Harun was working three radios and consulting the map continually. After a while a soldier brought in tea, and we sat crosslegged on the floor and drank it. Calls kept streaming in on the radios. "We've just captured another position; it's got a big ammo depot," one commander shouted. Another reported, "The enemy has no morale at all; they're just running away. We've just taken ten more prisoners." Harun showed us on the map what was happening. As we spoke, Massoud's men were taking small positions around the ridge line and moving into the hills on either side of a town called Khvajeh Ghar, which was at a critical part of the front line.

Khvajeh Ghar was held by Pakistani and Arab volunteers, part of an odd assortment of foreigners — Burmese, Chinese, Chechens, Algerians — who are fighting alongside the Taliban to spread fundamentalist Islam throughout Central Asia. Their presence here is partly due to Saudi extremist Osama bin Laden, who has been harbored by the Taliban since 1997 and is said to repay his hosts with millions of dollars and thousands of holy warriors. The biggest supporter of the Taliban, however, is Pakistan, which has sent commandos, military advisers, and regular army troops. More than a hundred Pakistani prisoners of war sit in Massoud's jails; most of them — like the Taliban — are ethnic Pashtuns who trained in the madrasahs.

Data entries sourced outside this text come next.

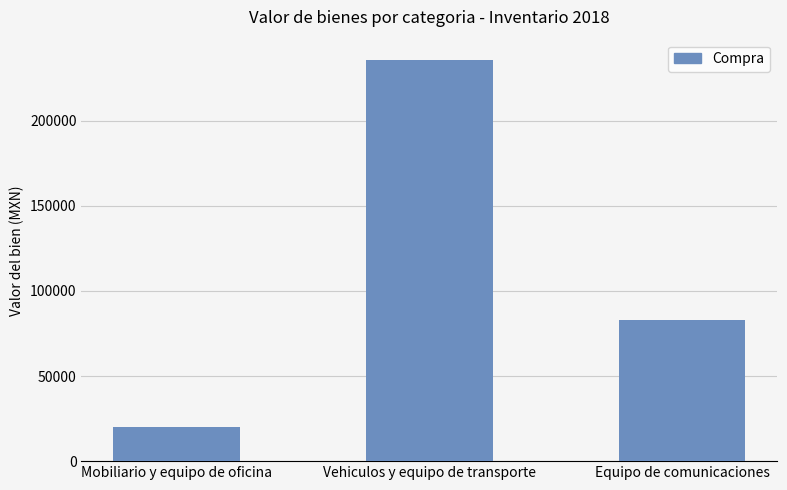

Reading left to right, what are all the values shown in this chart?

Mobiliario y equipo de oficina=19988.0	Vehiculos y equipo de transporte=235798.1	Equipo de comunicaciones=82892.4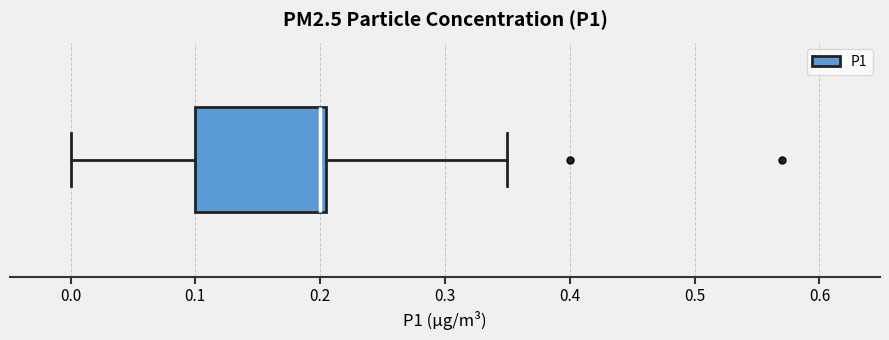

Transcribe this box plot: give where the median line is, the range the box spans, and where the two whiskers end, as read against the x-axis. The values are not printed on the chart, so give them approximately, as read against the axis.

median 0.20, box 0.10 to 0.21, whiskers 0.00 to 0.35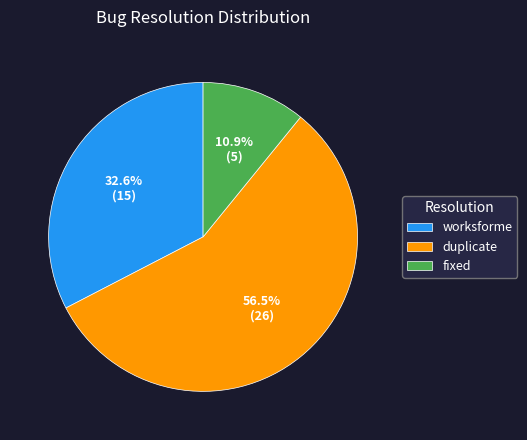

How many segments does this pie chart have?

3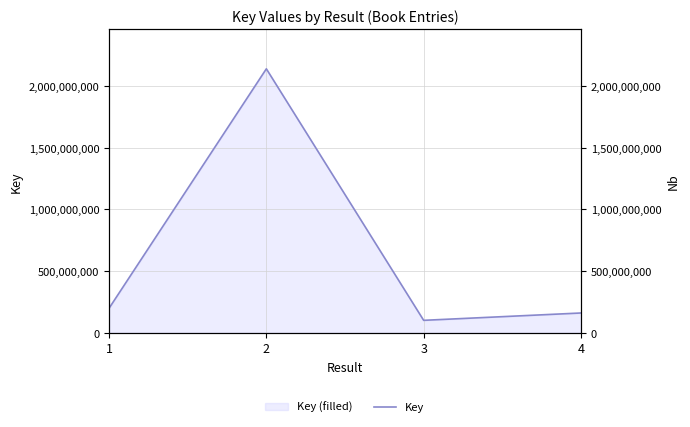

List the labels in order of value, largest first.

2, 1, 4, 3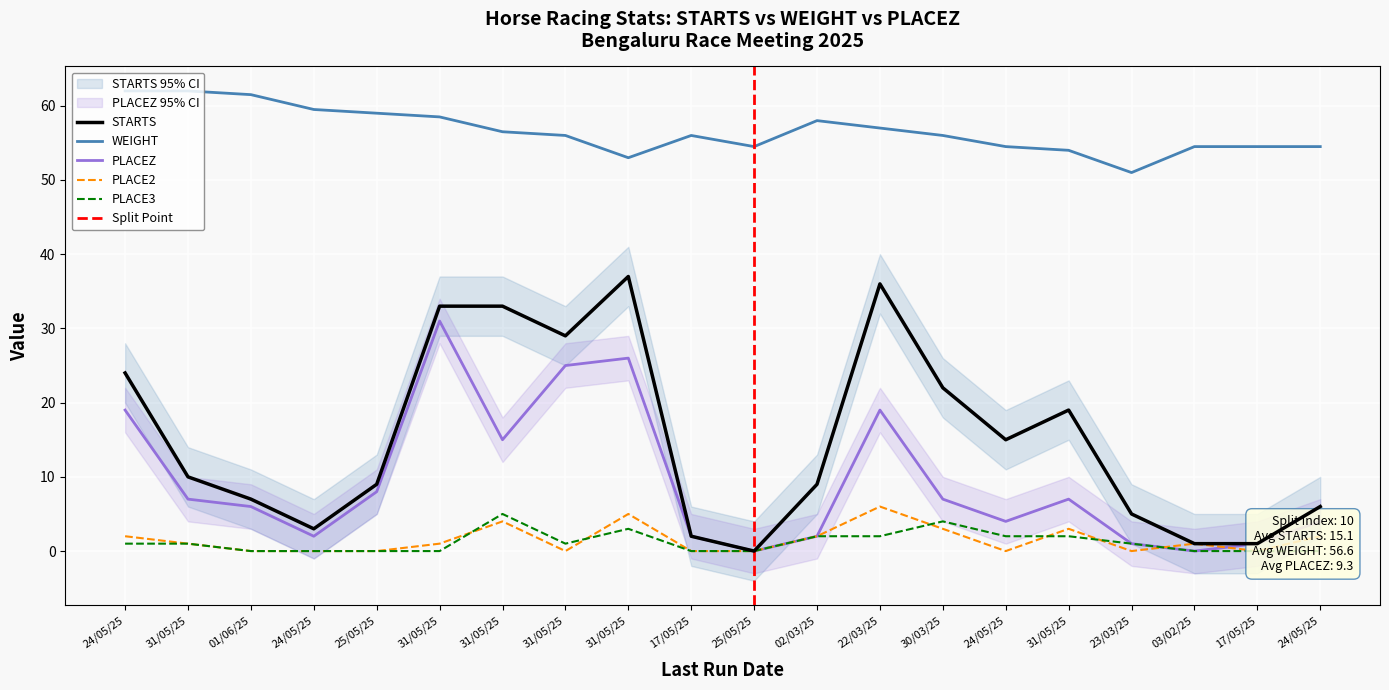

Rank the series by their maximum value, from highest to lowest.

WEIGHT, STARTS, PLACEZ, PLACE2, PLACE3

None of the help was doing the Taliban fighters much good at the moment, though. Harun switched his radio to a Taliban frequency and tilted it toward us. They were being overrun, and the panic in their voices was unmistakable. One commander screamed that he was almost out of ammunition; another started insulting the fighters at a neighboring position. "Are you crazy are you crazy are you crazy?" he demanded. "They've already taken a hundred prisoners! Do you want to be taken prisoner as well?" He went on to accuse them all of sodomy. Harun shook his head incredulously. "They are supposed to represent true Islam," he said. "Do you see how they talk?"